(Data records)
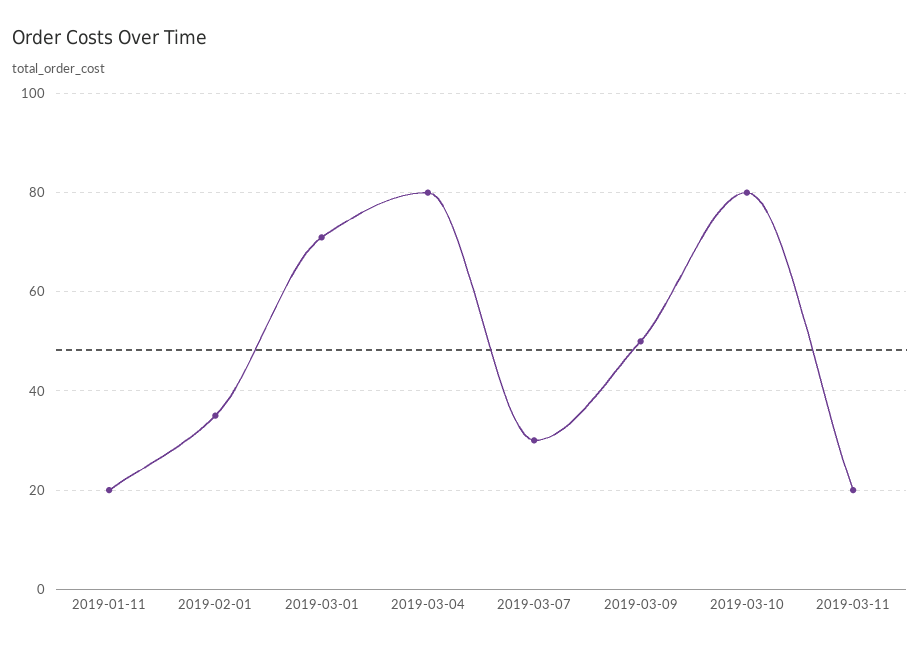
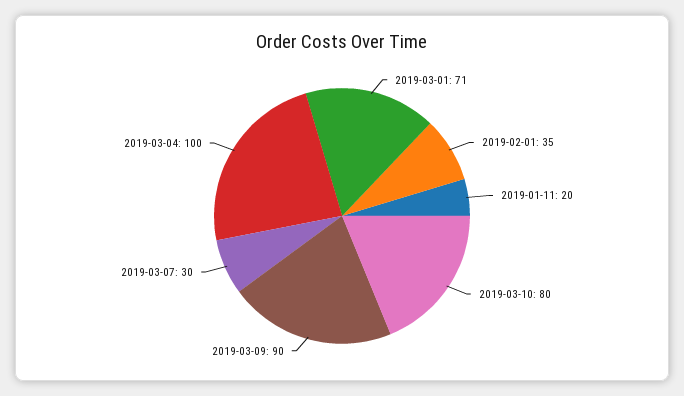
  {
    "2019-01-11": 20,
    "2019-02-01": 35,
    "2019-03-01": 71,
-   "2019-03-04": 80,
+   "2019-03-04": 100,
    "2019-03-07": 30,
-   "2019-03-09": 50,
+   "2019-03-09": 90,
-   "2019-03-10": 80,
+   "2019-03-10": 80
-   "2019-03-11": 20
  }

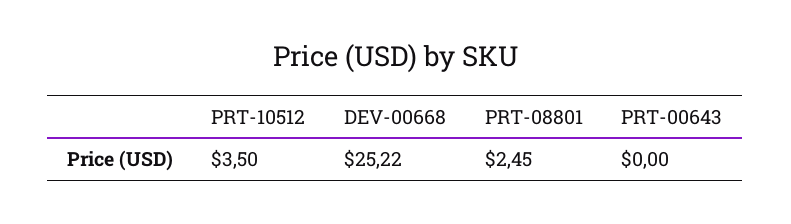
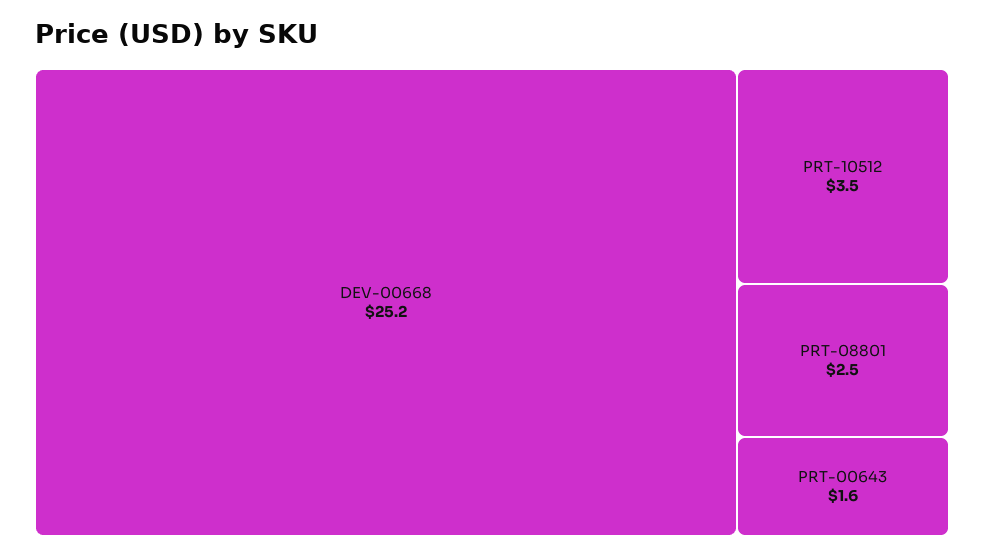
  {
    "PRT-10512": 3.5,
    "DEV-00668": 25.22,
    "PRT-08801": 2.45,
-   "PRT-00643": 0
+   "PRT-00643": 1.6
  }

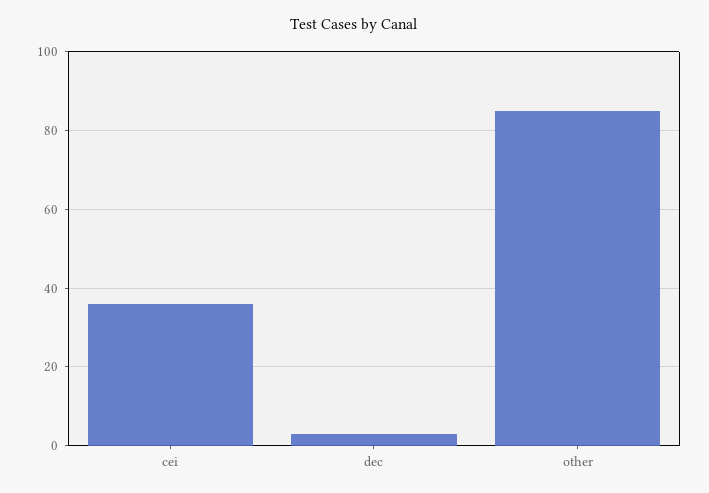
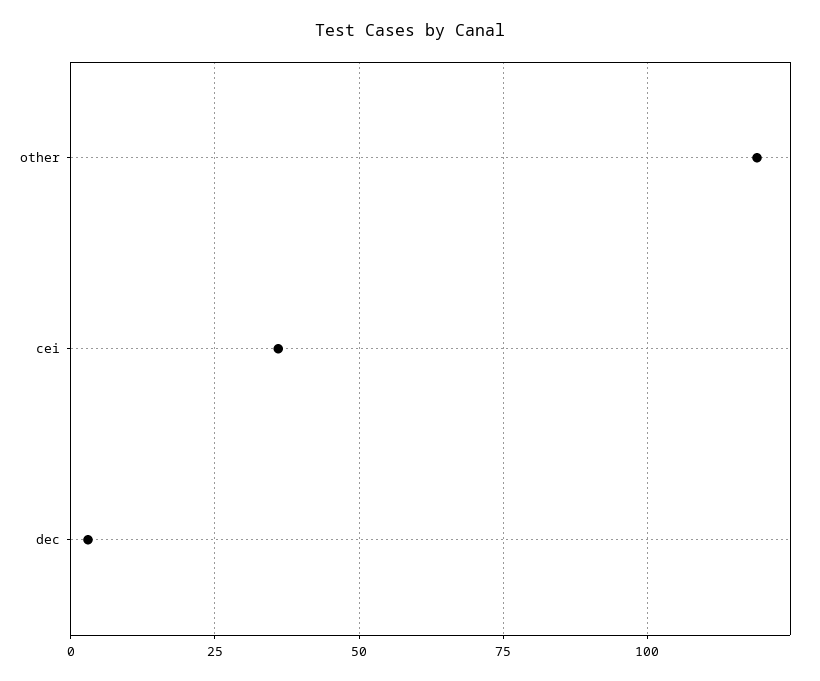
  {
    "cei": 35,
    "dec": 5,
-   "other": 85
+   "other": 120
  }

▸ Exercise goal
Leave out the pictures and set down all of the data exactly.

▸ Written solution
  {
    "2019-01-11": 20,
    "2019-02-01": 35,
    "2019-03-01": 71,
-   "2019-03-04": 80,
+   "2019-03-04": 100,
    "2019-03-07": 30,
-   "2019-03-09": 50,
+   "2019-03-09": 90,
-   "2019-03-10": 80,
+   "2019-03-10": 80
-   "2019-03-11": 20
  }

  {
    "PRT-10512": 3.5,
    "DEV-00668": 25.22,
    "PRT-08801": 2.45,
-   "PRT-00643": 0
+   "PRT-00643": 1.6
  }

  {
    "cei": 35,
    "dec": 5,
-   "other": 85
+   "other": 120
  }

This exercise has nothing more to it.